As Respondent’s statute of conviction is divisible with respect to the identity of the controlled substance, the Board applied the modified categorical approach to identify the substance underlying his conviction. It was undisputed that the substance in this case was marijuana, which is Federally controlled under Schedule I. As a result, Respondent committed an offense categorically related to a controlled substance violation; he was therefore removable as charged per §237(a)(2)(B)(i).

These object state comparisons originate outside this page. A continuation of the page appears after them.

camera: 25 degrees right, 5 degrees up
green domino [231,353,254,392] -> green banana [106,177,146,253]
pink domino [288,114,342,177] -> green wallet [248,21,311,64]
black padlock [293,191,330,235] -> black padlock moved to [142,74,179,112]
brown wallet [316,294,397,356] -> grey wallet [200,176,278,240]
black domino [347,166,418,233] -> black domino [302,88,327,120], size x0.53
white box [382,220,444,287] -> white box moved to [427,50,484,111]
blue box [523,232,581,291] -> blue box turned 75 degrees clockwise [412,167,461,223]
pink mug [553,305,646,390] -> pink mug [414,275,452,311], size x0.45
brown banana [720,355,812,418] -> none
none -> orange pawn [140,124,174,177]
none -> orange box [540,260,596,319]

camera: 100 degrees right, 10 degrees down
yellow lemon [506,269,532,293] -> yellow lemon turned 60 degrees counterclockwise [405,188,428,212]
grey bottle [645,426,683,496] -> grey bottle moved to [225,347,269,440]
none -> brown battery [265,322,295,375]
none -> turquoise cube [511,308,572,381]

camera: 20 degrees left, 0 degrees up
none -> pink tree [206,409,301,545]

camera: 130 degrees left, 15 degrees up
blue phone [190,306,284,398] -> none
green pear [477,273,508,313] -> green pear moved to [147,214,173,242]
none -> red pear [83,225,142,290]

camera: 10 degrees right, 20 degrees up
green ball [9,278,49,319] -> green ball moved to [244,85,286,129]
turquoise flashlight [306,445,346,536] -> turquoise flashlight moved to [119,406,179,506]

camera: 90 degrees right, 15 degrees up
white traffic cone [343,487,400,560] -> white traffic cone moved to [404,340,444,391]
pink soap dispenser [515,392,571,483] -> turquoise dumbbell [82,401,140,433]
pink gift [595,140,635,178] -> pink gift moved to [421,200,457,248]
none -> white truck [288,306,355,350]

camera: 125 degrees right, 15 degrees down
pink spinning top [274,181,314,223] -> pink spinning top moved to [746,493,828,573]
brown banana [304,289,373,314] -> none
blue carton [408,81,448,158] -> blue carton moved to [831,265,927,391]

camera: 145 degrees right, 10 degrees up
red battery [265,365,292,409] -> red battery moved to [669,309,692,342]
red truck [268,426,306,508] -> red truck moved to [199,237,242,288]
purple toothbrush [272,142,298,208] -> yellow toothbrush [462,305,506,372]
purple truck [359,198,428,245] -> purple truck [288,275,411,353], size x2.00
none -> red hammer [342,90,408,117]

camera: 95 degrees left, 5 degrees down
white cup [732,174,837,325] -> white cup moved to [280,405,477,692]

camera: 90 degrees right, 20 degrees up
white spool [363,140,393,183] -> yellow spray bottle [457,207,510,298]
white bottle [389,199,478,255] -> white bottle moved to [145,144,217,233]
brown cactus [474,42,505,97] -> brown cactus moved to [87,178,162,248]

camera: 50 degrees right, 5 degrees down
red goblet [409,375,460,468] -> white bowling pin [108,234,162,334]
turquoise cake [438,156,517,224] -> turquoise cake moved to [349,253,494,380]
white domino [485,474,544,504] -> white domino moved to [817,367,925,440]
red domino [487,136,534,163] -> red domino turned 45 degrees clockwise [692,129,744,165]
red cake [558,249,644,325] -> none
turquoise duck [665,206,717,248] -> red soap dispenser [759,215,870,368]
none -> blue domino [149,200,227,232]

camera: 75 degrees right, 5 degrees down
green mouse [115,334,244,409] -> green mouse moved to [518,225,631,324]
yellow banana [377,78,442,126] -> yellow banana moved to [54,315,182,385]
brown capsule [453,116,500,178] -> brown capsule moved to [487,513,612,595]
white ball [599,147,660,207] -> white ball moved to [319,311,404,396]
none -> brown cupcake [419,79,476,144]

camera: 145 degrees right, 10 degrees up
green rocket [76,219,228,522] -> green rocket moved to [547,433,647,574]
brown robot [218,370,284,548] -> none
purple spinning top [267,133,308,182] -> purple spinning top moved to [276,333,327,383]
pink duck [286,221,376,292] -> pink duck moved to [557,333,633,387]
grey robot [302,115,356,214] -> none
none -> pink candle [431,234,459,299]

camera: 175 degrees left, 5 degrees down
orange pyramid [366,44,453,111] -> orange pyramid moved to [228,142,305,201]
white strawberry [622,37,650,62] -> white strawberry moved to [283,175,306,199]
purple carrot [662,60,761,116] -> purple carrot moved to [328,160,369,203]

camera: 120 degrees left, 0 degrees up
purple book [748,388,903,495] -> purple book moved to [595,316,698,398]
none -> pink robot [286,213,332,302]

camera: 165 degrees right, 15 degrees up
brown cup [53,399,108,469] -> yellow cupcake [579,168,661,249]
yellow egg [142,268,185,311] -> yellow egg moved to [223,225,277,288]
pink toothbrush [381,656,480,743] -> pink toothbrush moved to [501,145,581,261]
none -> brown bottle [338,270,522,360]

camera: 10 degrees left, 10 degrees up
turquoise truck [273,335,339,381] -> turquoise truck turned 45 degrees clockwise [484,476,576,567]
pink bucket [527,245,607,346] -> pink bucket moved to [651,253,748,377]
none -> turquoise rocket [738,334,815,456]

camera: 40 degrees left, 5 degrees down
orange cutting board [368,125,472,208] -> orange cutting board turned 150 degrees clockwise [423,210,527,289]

Regarding the denial of Respondent’s cancellation application, the BIA discerned no clear error in the IJ’s adverse credibility finding. Respondent did not dispute that his car hit a pedestrian who was transported to a hospital with internal bleeding. The IJ found that Respondent drove through a red light while intoxicated; those findings were not clearly erroneous. The IJ was not required to accept the claim that the victim walked into Respondent’s car while it was stopped in a line of traffic at a red light. The IJ also reasonably determined that the nature, recency and seriousness of Respondent’s criminal conduct, viewed in light of his incredible testimony and failure to accept responsibility, outweighed the favorable factors and considerations presented on his behalf and militated against a favorable exercise of discretion. The cancellation denial was affirmed and the appeal dismissed. Matter of German Santos, 28 I&N Dec.552 (BIA 2022).